Télévision française

Trois nouveaux émetteurs

D’ici l’automne 1949, trois nouvelles stations émettrices doivent voir le jour à Paris, à Lyon et à Lille. La Tour Eiffel continuera d’émettre en 455 lignes pendant quelques années encore, le temps que le réseau bascule entièrement vers le 819 lignes. Les propriétaires de postes actuels ne seront pas abandonnés car un système de conversion est prévu. Des relais seront également nécessaires. Contrairement aux ondes radio, celles de la télévision ne rebondissent pas sur l’atmosphère. Elles s’arrêtent à la ligne d’horizon. Les émetteurs devront donc être placés le plus haut possible sur la Tour Eiffel, sur le beffroi de Lille, sur la tour de Fourvière à Lyon.

Pendant ce temps, l’Amérique accélère

De l’autre côté de l’Atlantique, la situation est tout autre. Aux États-Unis, la télévision est déjà en train de devenir un objet de masse. Des centaines de milliers de postes sont vendus chaque année. Les stations se multiplient. Les programmes aussi. L’approche est différente car on privilégie d’abord le nombre. Les appareils sont moins perfectionnés, mais plus accessibles. Et surtout, ils se vendent. Les grandes entreprises financent le système grâce à la publicité.

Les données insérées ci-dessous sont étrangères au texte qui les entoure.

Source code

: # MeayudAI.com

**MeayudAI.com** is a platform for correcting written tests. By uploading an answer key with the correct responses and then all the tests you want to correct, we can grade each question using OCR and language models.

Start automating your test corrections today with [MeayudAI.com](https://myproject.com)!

Cela permet d’aller vite. Très vite. En France, ce modèle fait réfléchir mais il inquiète aussi.

Un choix difficile : mieux ou plus ?

Au fond, toute la situation tient dans une question simple : faut-il une télévision parfaite ou une télévision accessible ? La France a choisi la première option. Une image de grande qualité, pensée pour durer. Mais ce choix ralentit tout : les appareils sont chers, la production reste limitée, le public tarde à suivre. À l’inverse, les industriels étrangers misent sur des modèles moins coûteux. Ils espèrent conquérir rapidement le marché, quitte à améliorer la qualité plus tard. Deux visions s’opposent. Et rien ne dit encore laquelle l’emportera.

Télévision française

L’argent, nerf de la guerre

Derrière ces choix techniques se cache un problème très concret résumé en un mot, financement. Construire un réseau national de télévision coûte extrêmement cher. On parle de plusieurs milliards de francs. Et ce n’est qu’un début. Alors qui doit payer ? l’État ? les auditeurs de radio, via une taxe ? ou des investisseurs privés ? Aucune solution ne fait consensus. Beaucoup de parlementaires hésitent. Ils craignent d investir massivement dans un média que très peu de Français utilisent encore. Une piste se dessine malgré tout : créer une structure mêlant capitaux publics et privés. Une manière de partager les risques.

Un média qui cherche encore sa voix

Au-delà des questions d argent et de technique, la télévision doit encore inventer ce qu’elle veut être. Elle n’est pas tout à fait la radio. Pas tout à fait le cinéma non plus. Elle doit trouver ses formats, son style, ses talents. Tout reste à créer. Les réalisateurs, les animateurs, les techniciens apprennent en marchant. C’est un terrain neuf. Et donc fragile.

Une promesse en suspens

En 1949, la télévision française n’est ni un échec, ni une réussite. C’est un projet en devenir. Elle est en avance sur le papier mais en retard dans les foyers. Elle suscite de grands espoirs. Mais aussi beaucoup de doutes. Une chose est sûre, si elle parvient à surmonter ses obstacles financiers, techniques, politiques elle pourrait transformer en profondeur la manière dont les Français voient le monde. Pour l’instant, elle n’en est qu’à ses débuts. Mais ils sont déjà décisifs.